Hipkins' plan must be approved by legislators, but this is a formality as Hipkins and his supporters hold a majority in the Parliament. The budget is implemented when the fiscal year starts in July. However, not all initiatives will be implemented immediately.
Luxon, leader of the opposition, said that the government is addicted to spending.
Luxon stated that Grant Robertson had promised a budget for the everyday man. What he delivered was an extravagant spending spree that will cause massive deficits to grow and the debt to continue climbing for many years.
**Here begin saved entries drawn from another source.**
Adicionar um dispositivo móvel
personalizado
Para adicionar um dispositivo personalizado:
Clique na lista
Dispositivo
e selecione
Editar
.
Treasury's forecast indicates that inflation will drop rapidly from its current 6.7% level to around 3% by next year. This indicates that the benchmark interest rate of the central bank has already reached its peak in the current upward cycle, at 5.25%.
Treasury's forecast shows that the economy will grow 1% in the first half of the year, and then 2.1% the next year. Treasury forecasts that the unemployment rate will increase from 3.4% to 5.3% at the end of the year, before dropping.
The government expects to return to a surplus in 2027, after a period of deficits following the pandemic coronavirus that began in 2020. The government expects that the debt of the federal government will peak at 22% of GDP and then begin to decline.